They are not broken, they are simply not installed. The solution to that is to install them under 2.6. But first we should see if you really should do that...
Yes, Python will when installed replace the python command to the version installed (unless you run it with --alt-install). You don't exactly state what your problem is, so I'm going to guess. Your problem is that many local commands using Python now fail, because they get executed with Python 2.6, and not with Python 2.4. Is that correct?
If that is so, then simply delete /usr/local/bin/python, and make sure /usr/bin/python is a symbolic link to /usr/bin/python2.4. Then you would have to type python2.6 to run python2,6, but that's OK. That's the best way to do it. Then you only need to install the packages you need in 2.6.

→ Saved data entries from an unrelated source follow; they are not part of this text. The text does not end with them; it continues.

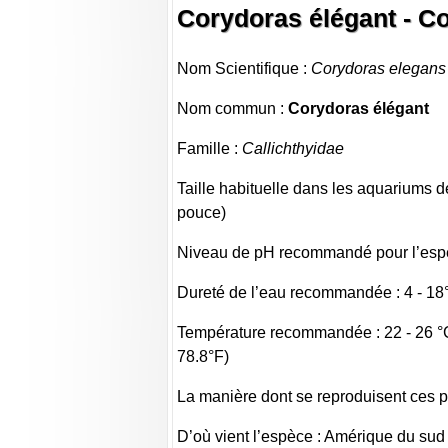
Corydoras élégant - C
Nom Scientifique :
Corydoras elegans
Nom commun :
Corydoras élégant
Famille :
Callichthyidae
Taille habituelle dans les aquariums de
pouce)
Niveau de pH recommandé pour l’espèc
Dureté de l’eau recommandée : 4 - 18
Température recommandée : 22 - 26 °C
78.8°F)
La manière dont se reproduisent ces p
D’où vient l’espèce : Amérique du sud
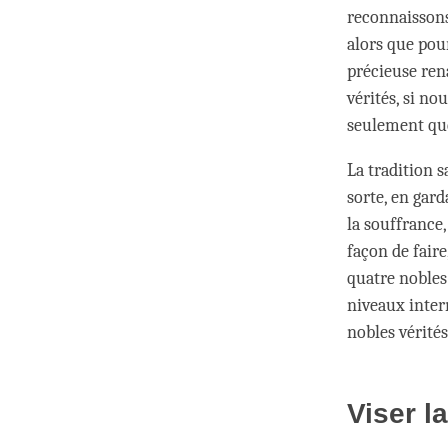
reconnaissons
alors que pou
précieuse ren
vérités, si n
seulement que
La tradition 
sorte, en gard
la souffrance
façon de faire
quatre nobles
niveaux inter
nobles vérités
Viser la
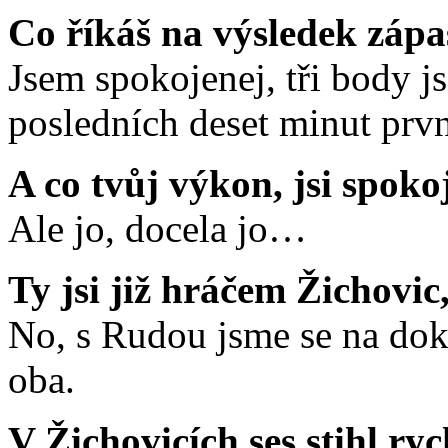
Co říkáš na výsledek záp
Jsem spokojenej, tři body j
posledních deset minut prv
A co tvůj výkon, jsi spoko
Ale jo, docela jo…
Ty jsi již hráčem Žichovic
No, s Rudou jsme se na dok
oba.
V Žichovicích ses stihl ryc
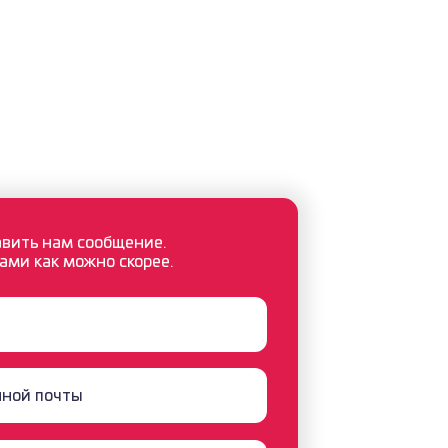
вить нам сообщение.
ами как можно скорее.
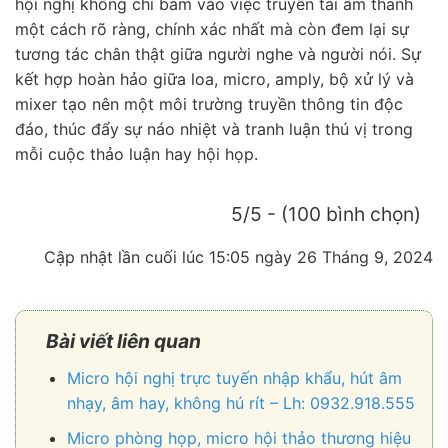
hội nghị không chỉ bám vào việc truyền tải âm thanh
một cách rõ ràng, chính xác nhất mà còn đem lại sự
tương tác chân thật giữa người nghe và người nói. Sự
kết hợp hoàn hảo giữa loa, micro, amply, bộ xử lý và
mixer tạo nên một môi trường truyền thông tin độc
đáo, thúc đẩy sự náo nhiệt và tranh luận thú vị trong
mỗi cuộc thảo luận hay hội họp.
5/5 - (100 bình chọn)
Cập nhật lần cuối lúc 15:05 ngày 26 Tháng 9, 2024
Bài viết liên quan
Micro hội nghị trực tuyến nhập khẩu, hút âm
nhạy, âm hay, không hú rít – Lh: 0932.918.555
Micro phòng họp, micro hội thảo thương hiệu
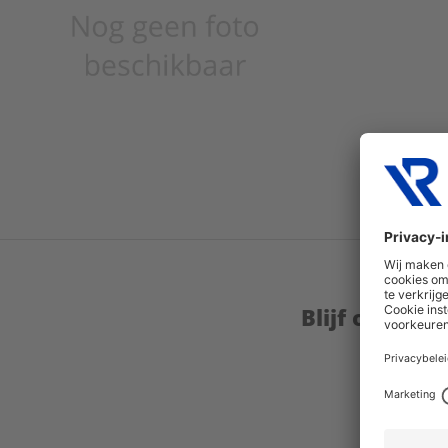
Blijf op de 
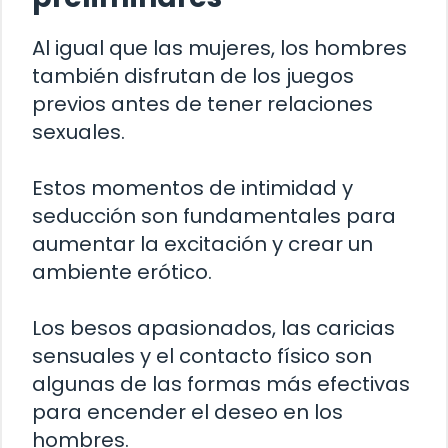
Al igual que las mujeres, los hombres
también disfrutan de los juegos
previos antes de tener relaciones
sexuales.
Estos momentos de intimidad y
seducción son fundamentales para
aumentar la excitación y crear un
ambiente erótico.
Los besos apasionados, las caricias
sensuales y el contacto físico son
algunas de las formas más efectivas
para encender el deseo en los
hombres.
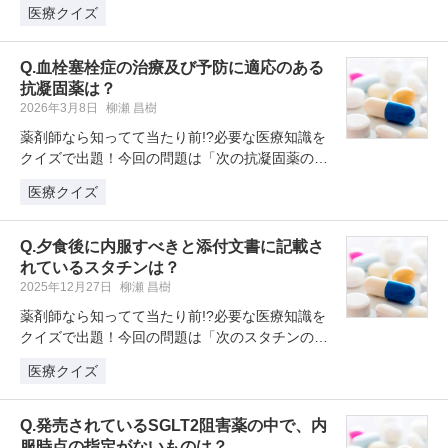
リスク因子ではないものはどれ？…
医療クイズ
Q.血栓塞栓症の治療及び予防に適応のある
抗凝固薬は？
2026年3月8日
柳瀬 昌樹
薬剤師なら知ってて当たり前!?必要な医療知識を
クイズで出題！今回の問題は「次の抗凝固薬のう
ち、血栓塞栓症の治療及び予防に…
医療クイズ
Q.夕食後に内服すべきと添付文書に記載さ
れているスタチンは？
2025年12月27日
柳瀬 昌樹
薬剤師なら知ってて当たり前!?必要な医療知識を
クイズで出題！今回の問題は「次のスタチンの中
で、添付文書上、夕食後と内服時…
医療クイズ
Q.発売されているSGLT2阻害薬の中で、内
服時点の指定がないものは？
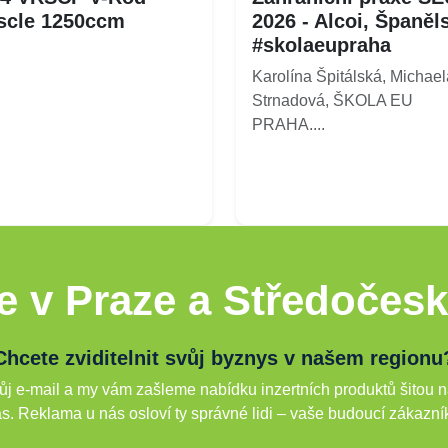
scle 1250ccm
2026 - Alcoi, Španěl
#skolaeupraha
Karolína Špitálská, Michael
Strnadová, ŠKOLA EU
PRAHA....
e v Praze a Středočesk
Chcete zviditelnit svůj byznys v našem regionu
j e-mail a my vám zašleme nabídku inzertních produktů šitou n
s. Reklama u nás osloví ty správné lidi – vaše budoucí zákazní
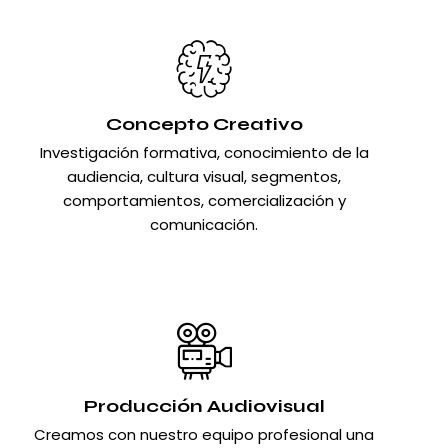
Concepto Creativo
Investigación formativa, conocimiento de la
audiencia, cultura visual, segmentos,
comportamientos, comercialización y
comunicación.
Producción Audiovisual
Creamos con nuestro equipo profesional una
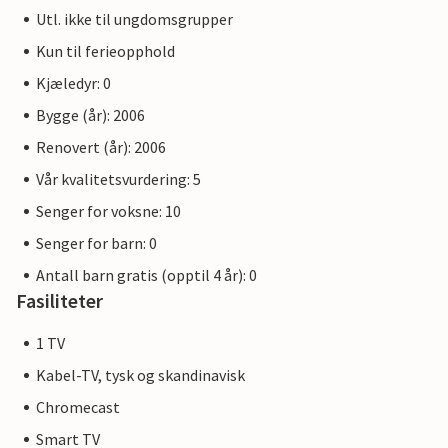
Utl. ikke til ungdomsgrupper
Kun til ferieopphold
Kjæledyr: 0
Bygge (år): 2006
Renovert (år): 2006
Vår kvalitetsvurdering: 5
Senger for voksne: 10
Senger for barn: 0
Antall barn gratis (opptil 4 år): 0
Fasiliteter
1 TV
Kabel-TV, tysk og skandinavisk
Chromecast
Smart TV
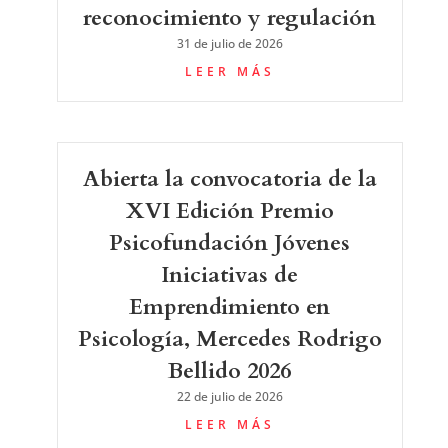
reconocimiento y regulación
31 de julio de 2026
LEER MÁS
Abierta la convocatoria de la
XVI Edición Premio
Psicofundación Jóvenes
Iniciativas de
Emprendimiento en
Psicología, Mercedes Rodrigo
Bellido 2026
22 de julio de 2026
LEER MÁS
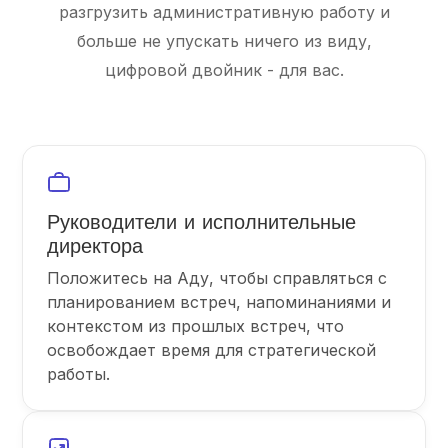
разгрузить административную работу и
больше не упускать ничего из виду,
цифровой двойник - для вас.
Руководители и исполнительные
директора
Положитесь на Аду, чтобы справляться с
планированием встреч, напоминаниями и
контекстом из прошлых встреч, что
освобождает время для стратегической
работы.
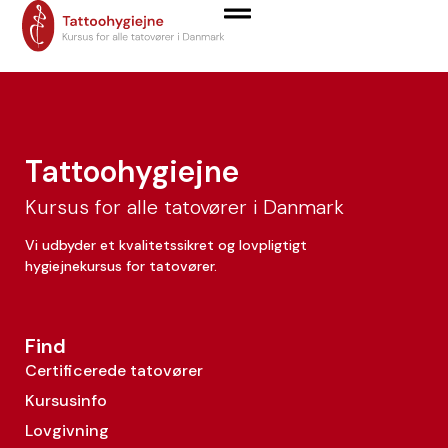
Luna Padron Lopez
Tattoohygiejne
Kursus for alle tatovører i Danmark
Vi udbyder et kvalitetssikret og lovpligtigt
hygiejnekursus for tatovører.
Find
Certificerede tatovører
Kursusinfo
Lovgivning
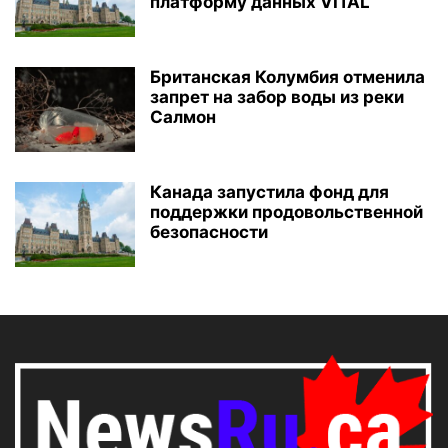
платформу данных VITAL
Британская Колумбия отменила
запрет на забор воды из реки
Салмон
Канада запустила фонд для
поддержки продовольственной
безопасности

But if my guess is wrong, and you really need to install all those packages under 2.6, then don't worry too much. First of all, install setuptools. It includes an easy_install script, and you can then install modules with
easy_install <modulename>
It will download the module from pypi.python.org and install it. And it will also install any module that is a dependency. easy_install can install any module that is using distutils as an installer, and not many don't. This will make installing 90% of those modules a breeze.
If the module has a C-component, it will compile it, and then you need the library headers too, and that will be more work, and all you can do there is install them the standard CentOS way.
You shouldn't use symbolic links between versions, because libraries are generally for a particular version. For 2.4 and 2.6 I think the .pyc files are compatible (but I'm not 100% sure), so that may work, but any module who uses C will break. And other versions of Python will have incompatible .pyc files as well. And I'm sure that if you do that, most Python people are not going to help you if you do it. ;-)
In general, I try too keep the system python "clean", I.e. I don't install anything there that isn't installed with the packaging tools. Instead I use virtualenv or buildout to let every application have their own python path where it's dependencies live. So every single project I have basically has it's own set of libraries. It gets easier that way.